L'individualismo dissolve gli individui
Pensieri Corsari 019 | 01 ottobre 2017 
La nuova ragione del mondo a capitalismo assoluto post-1989 deve favorire un assetto anti-borghese, anti-proletario e ultra-capitalistico, senza residui ritorni di fiamma rossa in grado di fare nuovamente fiorire lo spirito dell’utopia. Perché si possa istituire il capitalismo assoluto e post-borghese, occorre che siano disintegrati tutti gli elementi della vita etica borghese, dalla famiglia al lavoro stabile, dalle relazioni comunitarie solide all’istruzione come formazione di uomini dotati di radici e di spessore culturale.

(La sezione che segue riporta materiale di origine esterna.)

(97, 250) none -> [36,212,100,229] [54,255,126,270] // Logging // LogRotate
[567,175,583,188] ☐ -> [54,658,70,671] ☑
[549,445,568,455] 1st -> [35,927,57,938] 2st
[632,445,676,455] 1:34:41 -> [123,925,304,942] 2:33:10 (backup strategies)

Si deve, in altri termini, produrre un’integrale precarizzazione della sfera reale e di quella simbolica, di modo che l’individuo desocializzato, destabilizzato, deeticizzato e ingigantito ad atomo autocratico e, alla stregua delle monadi di Leibniz, fisiologicamente “senza finestre”, sia abbandonato, nella sua solitudine, alla potenza del nuovo monoteistico “signore del mondo”, il mercato sovrano.
L’individuo dal legame sociale spezzato non deve neppure più disporre di spessore culturale e di un’identità che possano indurlo a contestare la falsità totale di cui è abitatore coatto. Nel tempo della morte di Dio, dell’Ideale e del legame sociale, l’individuo può astrattamente tutto e concretamente non può nulla. Nell’atto stesso con cui è magnificato dalle retoriche neoliberiste come sovrano di sé e del suo mondo, egli è assoggettato integralmente al mondo delle cose e della produzione flessibile.

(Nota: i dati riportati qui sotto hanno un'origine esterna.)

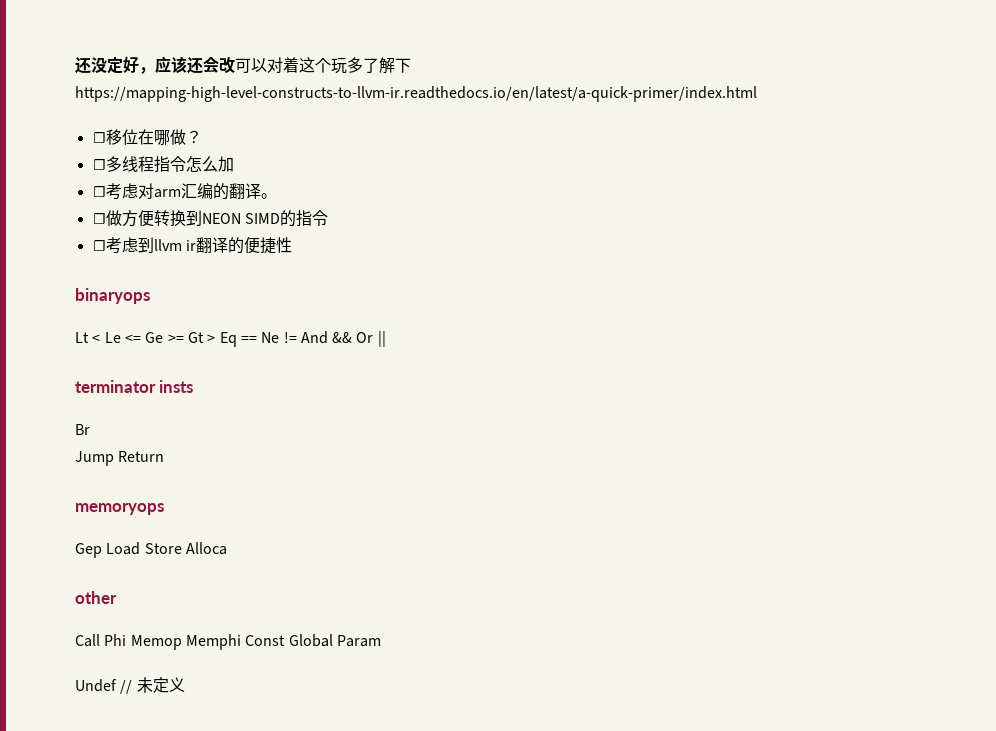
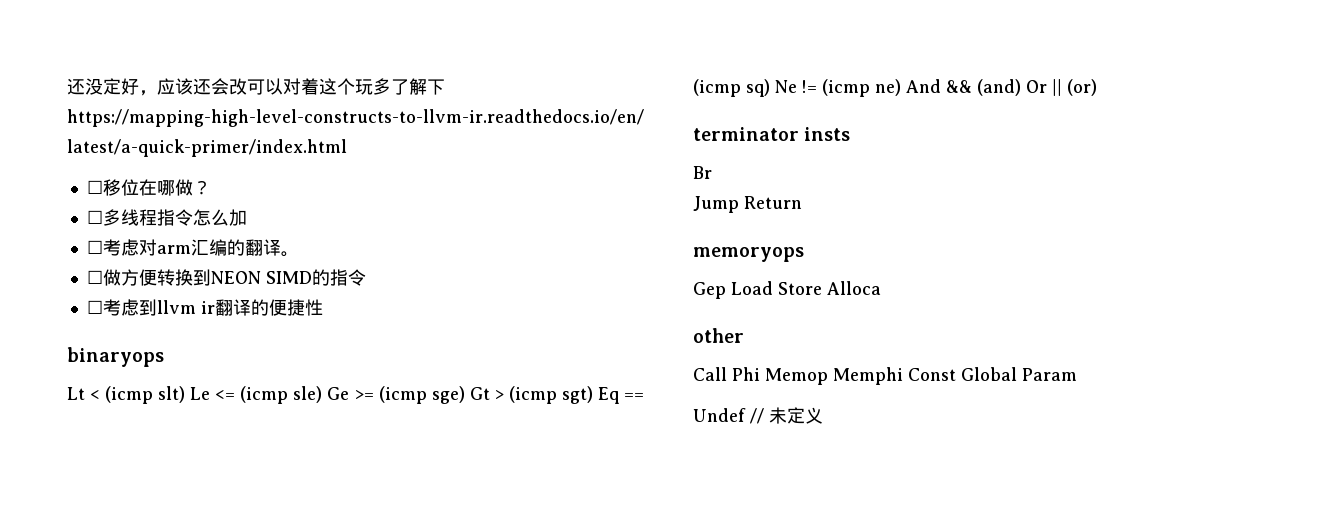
[104,332,297,347] Le <= Ge >= Gt > Eq == Ne != -> [105,386,644,404] [693,79,901,97] (icmp slt) Le <= (icmp sle) Ge >= (icmp sge) Gt > (icmp sgt) Eq == (icmp sq) Ne != (icmp ne)
(353, 337) none -> [977,79,1021,96] (and)
(386, 339) none -> [1067,79,1097,96] (or)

Con le parole di Adorno, “lo stato di cose in cui l’individuo sparisce è insieme quello dell’individualismo scatenato, in cui ‘tutto è possibile’” . In ciò risiede il paradosso rilevato da Adorno di una società che si è legittimata sul fondamento dell’espansione sovrana e libera degli individui e che si compie oggi nel loro annichilimento integrale sull’altare del mercato assoluto.